1- Two photographs showing attempts to pitch a tent on a slope.
2- A collapsed tent that had not been exposed to an explosion, burning, or external pressure wave, and was not chemically contaminated.
3- The hillside of the tent (to the north) was found buried in snow. However, the southern entrance was found relatively standing.
4- The ski pole supporting the hillside of the tent, which appeared intact in the photo of the tent site being dug, was found broken.
5- A rapid and collective retreat into the forest due to an unavoidable danger. You can extinguish a fire, ventilate a poisoned tent, or remove an animal from the tent, but you cannot prevent a natural phenomenon.
6- Although simple footprints were preserved for 26 days, if you look at the photographs from when the tent was found, you will see that there was no need to dig that deep to prepare the tent site. The ground is quite flat. Digging 20 cm towards the hill would provide a level surface. However, the 1-meter-deep snow pit in the photos of the tent site preparation has disappeared.

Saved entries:
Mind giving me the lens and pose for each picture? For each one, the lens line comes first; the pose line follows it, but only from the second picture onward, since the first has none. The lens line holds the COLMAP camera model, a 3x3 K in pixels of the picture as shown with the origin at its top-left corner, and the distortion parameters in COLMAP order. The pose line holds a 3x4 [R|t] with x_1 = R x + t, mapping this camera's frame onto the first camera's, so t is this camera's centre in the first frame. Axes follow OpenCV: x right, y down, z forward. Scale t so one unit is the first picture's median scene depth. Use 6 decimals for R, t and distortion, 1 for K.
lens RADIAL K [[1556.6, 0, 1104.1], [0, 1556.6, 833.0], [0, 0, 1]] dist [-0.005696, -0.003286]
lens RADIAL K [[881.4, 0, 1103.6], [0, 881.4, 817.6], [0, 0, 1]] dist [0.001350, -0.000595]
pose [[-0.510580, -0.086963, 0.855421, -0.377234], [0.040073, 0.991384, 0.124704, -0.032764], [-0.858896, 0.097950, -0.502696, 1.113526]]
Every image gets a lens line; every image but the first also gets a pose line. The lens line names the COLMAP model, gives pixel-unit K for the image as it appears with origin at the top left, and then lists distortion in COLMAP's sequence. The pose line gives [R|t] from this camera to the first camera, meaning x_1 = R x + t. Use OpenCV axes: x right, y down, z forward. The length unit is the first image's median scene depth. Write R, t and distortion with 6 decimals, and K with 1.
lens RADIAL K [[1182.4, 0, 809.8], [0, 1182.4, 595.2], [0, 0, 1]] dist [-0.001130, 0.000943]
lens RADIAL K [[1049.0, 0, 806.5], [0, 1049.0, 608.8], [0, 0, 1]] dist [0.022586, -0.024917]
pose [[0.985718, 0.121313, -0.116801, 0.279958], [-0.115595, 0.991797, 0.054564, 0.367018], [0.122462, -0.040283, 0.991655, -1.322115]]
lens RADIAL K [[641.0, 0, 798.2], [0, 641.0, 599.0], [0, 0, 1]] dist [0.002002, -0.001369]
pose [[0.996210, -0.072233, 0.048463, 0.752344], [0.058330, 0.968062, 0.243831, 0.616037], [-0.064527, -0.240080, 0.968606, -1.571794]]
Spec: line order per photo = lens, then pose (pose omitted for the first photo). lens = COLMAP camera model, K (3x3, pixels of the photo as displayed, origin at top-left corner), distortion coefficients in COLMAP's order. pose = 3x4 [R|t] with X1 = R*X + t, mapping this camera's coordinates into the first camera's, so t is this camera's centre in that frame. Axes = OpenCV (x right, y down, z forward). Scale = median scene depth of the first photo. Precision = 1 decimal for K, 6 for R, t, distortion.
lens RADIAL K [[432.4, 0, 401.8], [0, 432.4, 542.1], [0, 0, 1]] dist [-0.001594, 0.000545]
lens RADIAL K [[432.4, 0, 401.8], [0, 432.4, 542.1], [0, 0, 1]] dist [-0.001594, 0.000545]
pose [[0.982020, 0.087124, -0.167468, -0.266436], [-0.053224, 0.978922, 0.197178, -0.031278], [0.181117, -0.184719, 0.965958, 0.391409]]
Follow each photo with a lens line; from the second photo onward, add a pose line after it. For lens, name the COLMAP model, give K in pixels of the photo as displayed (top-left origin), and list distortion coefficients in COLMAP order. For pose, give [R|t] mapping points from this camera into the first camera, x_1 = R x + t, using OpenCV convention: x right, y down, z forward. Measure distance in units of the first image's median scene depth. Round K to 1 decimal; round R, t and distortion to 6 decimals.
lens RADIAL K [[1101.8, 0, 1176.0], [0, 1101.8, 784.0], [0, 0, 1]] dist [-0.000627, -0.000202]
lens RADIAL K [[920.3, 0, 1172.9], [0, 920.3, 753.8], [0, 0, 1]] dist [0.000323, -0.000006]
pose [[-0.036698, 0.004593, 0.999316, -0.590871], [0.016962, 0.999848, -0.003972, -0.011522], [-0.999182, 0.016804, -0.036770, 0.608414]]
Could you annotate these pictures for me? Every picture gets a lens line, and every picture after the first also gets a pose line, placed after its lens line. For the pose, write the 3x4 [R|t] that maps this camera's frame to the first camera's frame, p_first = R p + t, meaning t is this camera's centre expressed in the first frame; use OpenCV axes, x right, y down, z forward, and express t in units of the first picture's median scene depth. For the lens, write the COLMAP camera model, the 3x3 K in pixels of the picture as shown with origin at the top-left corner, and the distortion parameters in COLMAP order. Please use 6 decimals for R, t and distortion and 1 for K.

Task to carry out: Pick up the numbered points about the tent on the slope after point 6 and keep them going. The listing has no connection to the numbered points about the tent on the slope.

Answer below:
7- The ongoing claims that if there had been an avalanche, there would have been no footprints are burning my mind. How can you leave tracks before an avalanche or slab slide? The avalanche ends, and you leave tracks later.
8- I cannot reconcile the discovery of Zina, Dyatlov, and Rustem on the tent path with the aftermath of a massacre. It's clear they were trying to recover a tent lost in a natural disaster.
9- Generally, those devoted to this case and those investigating it have prioritized human-induced causes (murder, negligence, cover-up), etc., behind the tragedy. I believe they have ruled out the possibility of natural causes causing this accident.
10- They are so certain about what kind of snow phenomena can occur on a ridge far from civilization.